Aquinas had also enabled theologians to point out that the steady-state universe model was not in conflict with Christian doctrine, as Aquinas had allowed for that.

Treated as a scientific hypothesis, divine conservation is untestable and unfalsifiable and thus outwith the realm of scientific inquiry.
But Michael P. Levine of the University of Western Australia notes that it is still faultable on philosophical grounds.
In particular, it has a strong dependence from a theistic position; remove the tacit assumption of theism and a lot of the statements made by Descartes et al. become self-evidently false.
For example, without a theist foundation Descartes's assertion that conservation requires the same power as creation becomes evidently false when one considers that it does not require the same power to hold some material object in place as it does to initially move it to that place.
In Levine's words it "does not take as much effort or force to maintain a house in existence as it takes to build it—though it may sometimes seem that way."

However, Philip L. Quinn advanced the position that it is also not incompatible with whatever mass-energy conservation laws modern physics may construct.

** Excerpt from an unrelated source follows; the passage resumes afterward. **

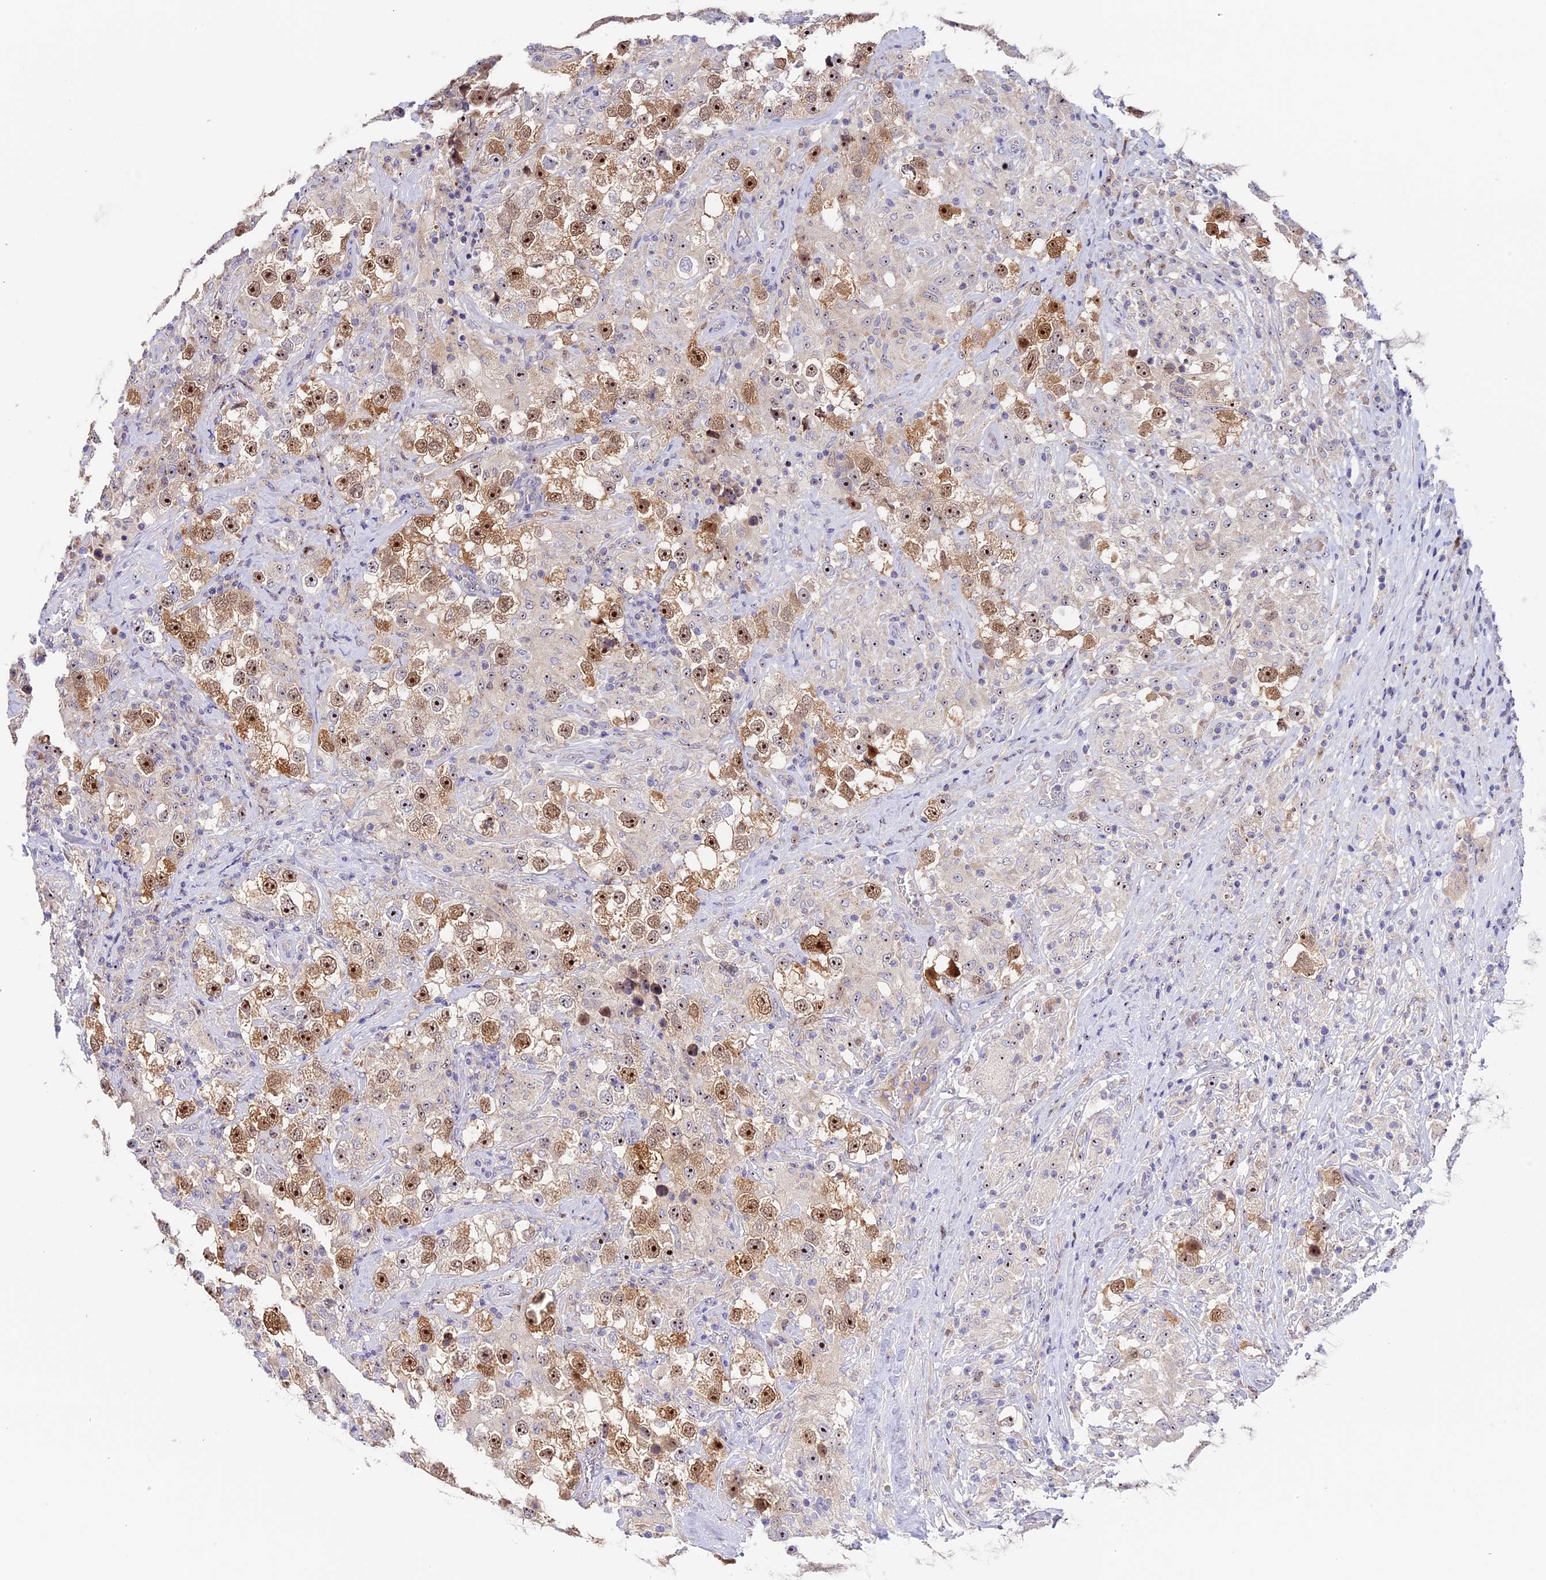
{"staining": {"intensity": "moderate", "quantity": ">75%", "location": "cytoplasmic/membranous,nuclear"}, "tissue": "testis cancer", "cell_type": "Tumor cells", "image_type": "cancer", "snomed": [{"axis": "morphology", "description": "Seminoma, NOS"}, {"axis": "topography", "description": "Testis"}], "caption": "Human testis cancer (seminoma) stained with a brown dye demonstrates moderate cytoplasmic/membranous and nuclear positive expression in about >75% of tumor cells.", "gene": "RAD51", "patient": {"sex": "male", "age": 46}}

Adolf Grünbaum argued that this is mistaken inasmuch as the mathematical formalisms offered by Quinn for these theological concepts in order to relate them to physics are so "obscure and elusive" that they end up lacking explanatory power.
Grünbaum contradicted Quinn, arguing that neither the Big Bang nor the steady-state models of the universe are logically compatible with a claim that divine conservation and continuous creation are causally necessary to the universe.
Grünbaum further argues that the principle of conservation of mass-energy is not only formulated in physics as a naturally arising law with no need for support; but furthermore, as taught at freshman science level, it states that mass-energy can neither be created nor destroyed, which stands in direct opposition to the argument that a divine being has the power to do exactly that.